• _Document passage_

-*-

Numerous studies highlight NFKBIZ’s role in psoriasis susceptibility, yet its link to dermal fibroblasts remains unclear [1,3,4,17]. Primary human dermal fibroblasts were cultured in vitro and stimulated with psoriasis-associated cytokines for 2 h to investigate the induction of the NFKBIZ gene with qPCR (Figure 1a). Individually, stimulation with IL-17A, IL-17F, and TNF resulted in a modest impact on NFKBIZ mRNA expression after 2 h, with fold inductions of 35, 17.5, and 14, respectively. This contrasted with the combined stimulation, where IL-17A and TNF co-stimulation led to a substantial 143-fold increase in NFKBIZ mRNA expression, while IL-17F and TNF co-stimulation resulted in an approximately 79-fold increase. Furthermore, the combination of TNF and IL-17A or IL-17F stimulation resulted in a significant synergistic increase in gene expression that was higher than the additive values of the individual stimuli. IL-17A was the most potent inducer of NFKBIZ expression in dermal fibroblasts, both alone and in combination with TNF.
We then investigated whether the observed induction of NFKBIZ mRNA expression corresponded with increased protein levels of IκBζ (Figure 1b,c). The Western blot analysis confirmed increased IκBζ protein levels following cytokine stimulation. These findings demonstrate that IL-17 cytokines induce NFKBIZ and IκBζ expression in dermal fibroblasts, suggesting that IκBζ may also contribute to the transcriptional regulation of dermal cells in psoriatic skin.
2.2. NF-κB-Dependent Mechanism Mediates the Induction of NFKBIZ in Dermal Fibroblasts
To further characterize NFKBIZ induction in dermal fibroblasts, we investigated the molecular pathways related to its gene regulation. Stimulation of keratinocytes with TNF and IL-17 cytokines has been shown to activate both MAPK and NF-κB pathways [18,19,20]. To assess the activation of key signaling pathways in dermal fibroblasts, protein extracts from cultured fibroblasts stimulated with IL-17A or IL-17F for 5, 15, 30, and 60 min were analyzed by Western blotting, with phosphorylation status serving as an indicator of pathway activation (Figure 2a). Upon stimulation with IL-17A or IL-17F, phosphorylation occurred across all four key signaling molecules: p38 MAPK, NF-κB/p65, ERK1/2, and c-Jun. P38 MAPK, NF-κB/p65, and ERK1/2 phosphorylation occurred after 5 min of stimulation, whereas c-Jun phosphorylation was observed after 15 min. Collectively, the activation of the MAPK and NF-κB pathways in stimulated dermal fibroblasts was demonstrated by phosphorylation of key signaling molecules, mirroring the patterns observed in keratinocytes [18].

-*-

Collected data entries:
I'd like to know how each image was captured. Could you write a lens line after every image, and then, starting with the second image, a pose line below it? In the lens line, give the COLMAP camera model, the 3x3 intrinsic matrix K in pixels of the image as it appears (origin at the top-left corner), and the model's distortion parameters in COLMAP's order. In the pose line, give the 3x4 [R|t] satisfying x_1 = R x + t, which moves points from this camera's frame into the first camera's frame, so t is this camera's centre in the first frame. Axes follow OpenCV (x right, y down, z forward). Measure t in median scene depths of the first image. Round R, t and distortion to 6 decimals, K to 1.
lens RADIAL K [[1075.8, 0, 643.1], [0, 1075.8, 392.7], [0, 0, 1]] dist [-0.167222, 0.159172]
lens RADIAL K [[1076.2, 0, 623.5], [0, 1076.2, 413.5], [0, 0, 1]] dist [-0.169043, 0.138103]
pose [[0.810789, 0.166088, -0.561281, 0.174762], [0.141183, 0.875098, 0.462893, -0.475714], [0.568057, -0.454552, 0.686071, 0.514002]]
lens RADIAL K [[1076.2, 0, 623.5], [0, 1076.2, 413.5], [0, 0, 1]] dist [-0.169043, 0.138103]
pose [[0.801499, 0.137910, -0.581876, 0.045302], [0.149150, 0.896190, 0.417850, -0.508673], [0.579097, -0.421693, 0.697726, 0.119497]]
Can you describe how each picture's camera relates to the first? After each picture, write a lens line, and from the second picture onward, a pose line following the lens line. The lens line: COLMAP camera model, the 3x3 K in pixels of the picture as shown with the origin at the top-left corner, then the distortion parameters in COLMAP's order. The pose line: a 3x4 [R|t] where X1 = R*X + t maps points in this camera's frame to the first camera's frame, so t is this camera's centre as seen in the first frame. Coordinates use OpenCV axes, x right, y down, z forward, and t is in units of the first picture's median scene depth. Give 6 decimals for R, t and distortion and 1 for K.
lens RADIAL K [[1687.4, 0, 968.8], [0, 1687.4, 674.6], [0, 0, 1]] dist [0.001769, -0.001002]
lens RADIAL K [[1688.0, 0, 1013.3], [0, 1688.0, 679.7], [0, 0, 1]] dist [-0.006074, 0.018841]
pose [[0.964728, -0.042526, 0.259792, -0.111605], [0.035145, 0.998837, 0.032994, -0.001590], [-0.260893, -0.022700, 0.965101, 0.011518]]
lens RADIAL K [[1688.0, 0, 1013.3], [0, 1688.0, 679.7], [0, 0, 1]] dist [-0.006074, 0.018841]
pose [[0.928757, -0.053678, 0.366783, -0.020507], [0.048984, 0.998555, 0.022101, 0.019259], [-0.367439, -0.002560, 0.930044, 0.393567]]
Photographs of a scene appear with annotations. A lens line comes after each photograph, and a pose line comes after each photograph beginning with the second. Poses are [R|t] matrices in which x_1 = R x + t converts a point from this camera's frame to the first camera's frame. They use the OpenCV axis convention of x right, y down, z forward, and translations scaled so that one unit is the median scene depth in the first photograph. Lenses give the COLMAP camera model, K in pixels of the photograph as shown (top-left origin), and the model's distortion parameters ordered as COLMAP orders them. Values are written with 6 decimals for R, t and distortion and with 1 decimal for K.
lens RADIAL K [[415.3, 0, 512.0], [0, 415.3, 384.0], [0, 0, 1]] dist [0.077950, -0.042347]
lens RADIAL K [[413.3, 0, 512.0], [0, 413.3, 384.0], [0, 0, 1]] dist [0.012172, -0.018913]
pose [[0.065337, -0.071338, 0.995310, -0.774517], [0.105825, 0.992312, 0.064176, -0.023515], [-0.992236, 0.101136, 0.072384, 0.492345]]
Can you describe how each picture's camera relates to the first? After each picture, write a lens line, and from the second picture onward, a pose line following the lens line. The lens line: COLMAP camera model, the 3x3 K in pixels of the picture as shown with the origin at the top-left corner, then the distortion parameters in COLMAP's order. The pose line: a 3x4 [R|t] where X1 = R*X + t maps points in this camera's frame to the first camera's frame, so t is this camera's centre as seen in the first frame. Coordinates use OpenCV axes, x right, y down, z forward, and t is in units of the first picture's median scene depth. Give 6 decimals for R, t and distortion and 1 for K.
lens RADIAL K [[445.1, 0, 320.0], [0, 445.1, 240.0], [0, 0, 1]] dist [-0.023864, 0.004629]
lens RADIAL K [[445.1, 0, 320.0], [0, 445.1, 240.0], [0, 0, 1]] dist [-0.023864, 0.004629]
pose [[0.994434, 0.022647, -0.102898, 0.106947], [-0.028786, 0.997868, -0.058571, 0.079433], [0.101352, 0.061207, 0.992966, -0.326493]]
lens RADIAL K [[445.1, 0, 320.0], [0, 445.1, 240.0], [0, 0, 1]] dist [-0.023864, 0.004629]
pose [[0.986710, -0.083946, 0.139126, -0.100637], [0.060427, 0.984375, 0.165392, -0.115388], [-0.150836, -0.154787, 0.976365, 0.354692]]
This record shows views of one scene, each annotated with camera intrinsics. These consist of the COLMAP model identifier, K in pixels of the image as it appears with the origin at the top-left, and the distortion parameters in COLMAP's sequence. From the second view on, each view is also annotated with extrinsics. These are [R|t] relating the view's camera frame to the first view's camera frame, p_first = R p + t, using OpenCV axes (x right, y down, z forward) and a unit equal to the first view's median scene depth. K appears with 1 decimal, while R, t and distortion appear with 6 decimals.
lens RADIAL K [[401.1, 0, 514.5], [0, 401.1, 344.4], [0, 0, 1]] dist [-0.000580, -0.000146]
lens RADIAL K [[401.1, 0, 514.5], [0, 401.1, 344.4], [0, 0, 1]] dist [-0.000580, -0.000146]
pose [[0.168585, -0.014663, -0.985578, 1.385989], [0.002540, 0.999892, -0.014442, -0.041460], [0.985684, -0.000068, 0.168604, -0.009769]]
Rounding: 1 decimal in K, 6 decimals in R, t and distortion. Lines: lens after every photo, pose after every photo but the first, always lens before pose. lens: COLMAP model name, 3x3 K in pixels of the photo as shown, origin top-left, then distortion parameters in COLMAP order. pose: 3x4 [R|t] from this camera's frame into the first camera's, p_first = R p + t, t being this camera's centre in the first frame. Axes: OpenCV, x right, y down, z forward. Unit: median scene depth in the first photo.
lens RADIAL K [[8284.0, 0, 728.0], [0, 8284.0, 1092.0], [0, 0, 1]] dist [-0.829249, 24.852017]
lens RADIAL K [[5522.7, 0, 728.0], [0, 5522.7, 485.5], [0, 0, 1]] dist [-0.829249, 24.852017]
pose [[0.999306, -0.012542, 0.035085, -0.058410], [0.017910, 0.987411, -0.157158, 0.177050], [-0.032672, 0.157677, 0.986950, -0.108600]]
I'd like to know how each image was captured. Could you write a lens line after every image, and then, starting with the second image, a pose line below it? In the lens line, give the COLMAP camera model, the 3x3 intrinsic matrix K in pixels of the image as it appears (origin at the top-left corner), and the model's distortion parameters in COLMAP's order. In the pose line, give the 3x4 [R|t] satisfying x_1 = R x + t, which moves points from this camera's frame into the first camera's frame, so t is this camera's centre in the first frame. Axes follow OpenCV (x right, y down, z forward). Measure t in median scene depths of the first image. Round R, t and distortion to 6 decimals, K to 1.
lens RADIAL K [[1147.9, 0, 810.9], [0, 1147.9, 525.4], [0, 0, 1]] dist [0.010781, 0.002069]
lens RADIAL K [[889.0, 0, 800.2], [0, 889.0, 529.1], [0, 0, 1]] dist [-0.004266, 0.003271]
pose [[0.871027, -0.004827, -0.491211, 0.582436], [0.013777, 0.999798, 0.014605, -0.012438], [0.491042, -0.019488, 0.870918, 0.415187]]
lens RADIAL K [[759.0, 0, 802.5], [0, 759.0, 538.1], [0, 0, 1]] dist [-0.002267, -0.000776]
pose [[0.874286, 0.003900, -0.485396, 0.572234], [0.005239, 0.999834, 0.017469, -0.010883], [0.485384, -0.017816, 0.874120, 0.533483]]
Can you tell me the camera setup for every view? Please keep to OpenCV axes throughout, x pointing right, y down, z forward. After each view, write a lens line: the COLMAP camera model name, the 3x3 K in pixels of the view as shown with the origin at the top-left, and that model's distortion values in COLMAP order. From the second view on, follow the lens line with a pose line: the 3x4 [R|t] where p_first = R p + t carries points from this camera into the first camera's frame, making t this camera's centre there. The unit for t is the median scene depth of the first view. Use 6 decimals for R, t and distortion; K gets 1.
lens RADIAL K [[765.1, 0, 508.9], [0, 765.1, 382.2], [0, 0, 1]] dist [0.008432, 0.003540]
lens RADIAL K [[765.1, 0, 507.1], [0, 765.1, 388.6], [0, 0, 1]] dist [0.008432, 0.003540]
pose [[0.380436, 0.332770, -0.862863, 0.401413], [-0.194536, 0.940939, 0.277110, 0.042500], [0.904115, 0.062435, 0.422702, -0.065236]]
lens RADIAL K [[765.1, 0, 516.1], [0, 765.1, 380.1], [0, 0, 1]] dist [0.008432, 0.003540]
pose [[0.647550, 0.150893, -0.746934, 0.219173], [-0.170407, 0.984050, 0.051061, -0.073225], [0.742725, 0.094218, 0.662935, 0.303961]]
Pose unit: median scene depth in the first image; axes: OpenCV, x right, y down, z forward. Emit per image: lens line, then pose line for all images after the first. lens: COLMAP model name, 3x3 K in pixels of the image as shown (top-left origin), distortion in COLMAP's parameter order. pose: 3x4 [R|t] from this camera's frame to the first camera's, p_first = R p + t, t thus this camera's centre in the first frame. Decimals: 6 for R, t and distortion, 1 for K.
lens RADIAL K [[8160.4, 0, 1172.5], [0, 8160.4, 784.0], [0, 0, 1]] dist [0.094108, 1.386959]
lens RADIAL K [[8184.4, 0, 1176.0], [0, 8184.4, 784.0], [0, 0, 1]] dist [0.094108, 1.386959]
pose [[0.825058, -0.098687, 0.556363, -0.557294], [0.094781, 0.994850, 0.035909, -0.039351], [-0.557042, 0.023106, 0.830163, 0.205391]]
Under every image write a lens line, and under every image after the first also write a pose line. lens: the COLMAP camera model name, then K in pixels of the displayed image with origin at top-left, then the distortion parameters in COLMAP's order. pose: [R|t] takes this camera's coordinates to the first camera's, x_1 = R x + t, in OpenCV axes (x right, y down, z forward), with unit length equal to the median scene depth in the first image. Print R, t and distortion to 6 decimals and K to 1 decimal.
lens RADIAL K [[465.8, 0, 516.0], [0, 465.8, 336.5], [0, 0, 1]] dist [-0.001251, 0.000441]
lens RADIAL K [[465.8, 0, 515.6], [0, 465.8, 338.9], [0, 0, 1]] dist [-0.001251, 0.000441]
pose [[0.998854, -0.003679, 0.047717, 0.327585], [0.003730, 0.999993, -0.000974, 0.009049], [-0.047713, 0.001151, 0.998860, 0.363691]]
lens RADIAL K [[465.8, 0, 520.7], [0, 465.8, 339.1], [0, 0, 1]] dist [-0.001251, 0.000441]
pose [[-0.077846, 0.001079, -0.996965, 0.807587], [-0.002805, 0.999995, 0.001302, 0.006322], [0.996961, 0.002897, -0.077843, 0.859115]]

-*-

• _Activity list_
a. From the passage on NFKBIZ induction in dermal fibroblasts, list the key signaling molecules that became phosphorylated after stimulation with IL-17A or IL-17F.
b. Write the next part of the passage on NFKBIZ induction in dermal fibroblasts, picking up after its final sentence.

• _Task-by-task answers_
a. p38 MAPK, NF-κB/p65, ERK1/2, c-Jun

b.
To investigate which of these signaling pathways were specifically involved in the induction of NFKBIZ in dermal fibroblasts, we utilized the following chemical inhibitors 45 min before stimulation: SB202190 (p38 MAPK inhibitor), PD98059 (ERK1/2 inhibitor), SP600125 (N-terminal kinase (JNK) inhibitor) and SC-514 inhibitor (NF-κB kinase 2 (IKK2) inhibitor) (Figure 2b). Preincubation with SC-514 significantly reduced NFKBIZ mRNA expression in dermal fibroblasts induced by IL-17A, IL-17F, TNF, and combinations of these cytokines. The downregulation of TNF-induced NFKBIZ mRNA expression was also observed by inhibiting the ERK1/2 and JNK1/2 pathways (Figure 2b). These results suggest that NFKBIZ mRNA induction in dermal fibroblasts is regulated by NF-κB signaling, with ERK1/2 and JNK1/2 pathways specifically involved in TNF-induced expression.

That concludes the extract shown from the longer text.